Tourist could be dangerous if left on the lead in Secretariat
RACE REPLAY IS NOT AVAILABLE
ARLINGTON HEIGHTS, Ill. – The first time Bill Mott won Arlington’s Secretariat Stakes, the race was at Hawthorne.
It was 1985, the summer the Arlington grandstand burned to the ground. Mott, then 32, was in his sixth year as a head trainer, and he had his string stabled in Chicago.
“We shipped over to Hawthorne to run,” Mott said. “I think we might have had a few stalls over there, too.”
That year’s Secretariat was a roughly run race. Randy Romero waited and waited for racing room on the Mott-trained, John Franks-owned Derby Wish, and finally found a hole deep in the stretch. Saturday, when Mott tries to win the Secretariat, the race will be at Arlington, and unlike Derby Wish, this Mott horse has a good chance to stay out of trouble.

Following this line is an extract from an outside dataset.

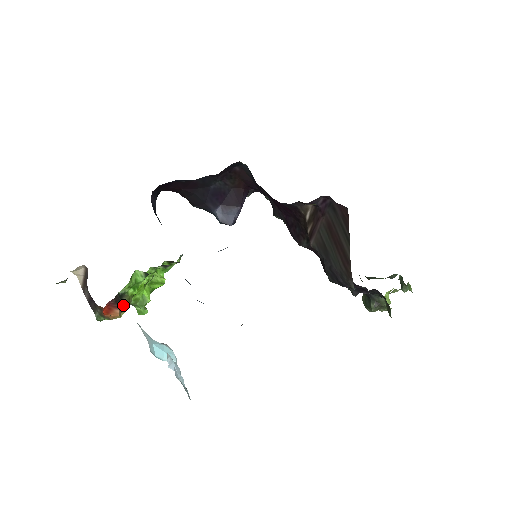
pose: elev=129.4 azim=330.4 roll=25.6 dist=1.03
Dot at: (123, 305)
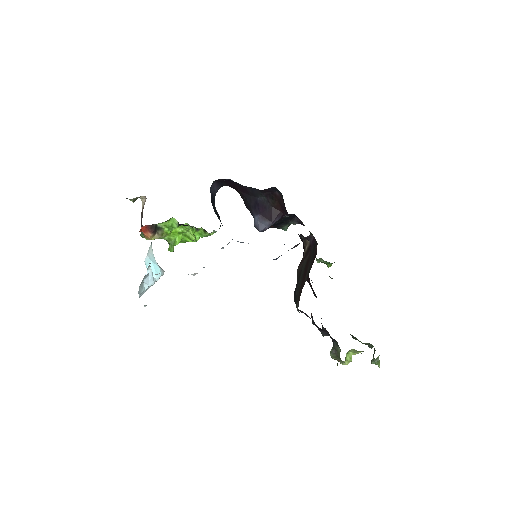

Tourist lost the first four races of his career but is 3 for 3 since Mott switched him to turf. Tourist raced head and head for the lead at Gulfstream in his first grass win, a maiden race, but in a Belmont allowance race in June and in the Sir Cat Stakes on July 18 at Saratoga, Tourist went straight to the lead and never looked back.
“He’s got very good early speed,” said Mott, who won a second Secretariat in 2005 with Gun Salute. “Looking at the past performances, I’d say there’s a good possibility he’ll be on the lead.”
Tourist, to be ridden by Joel Rosario, is one of nine 3-year-olds expected to start in the Secretariat, and he figures to be no worse than second choice behind the Aidan O’Brien-trained Adelaide. O’Brien has a second horse for the race, Belisarius, whose questionable qualifications as a Grade 1 horse and recent front-running tactics suggest he could serve as a rabbit for Adelaide.
But even a rabbit might have trouble keeping up with Tourist, who went a half-mile in 47.24 seconds in the Sir Cat and showed no signs of weariness at the finish. Tourist, a Tiznow colt owned by Gary Barber and WinStar Farm, showed enough ability training on dirt and racing on it as a 2-year-old that Mott gave him four chances to win a maiden race, but after a loss as the favorite on the inner-dirt track at Aqueduct, Tourist was sent to Florida for a surface switch.
“It wasn’t that obvious in the beginning he’d be a turf specialist,” Mott said. “He kept us thinking he could run well on dirt, too.”
Tourist’s last two wins came in one-mile races, and he’ll have to sustain his brilliance an additional quarter-mile in the Secretariat. “A mile and a quarter, that’s a whole different ball game,” Mott said.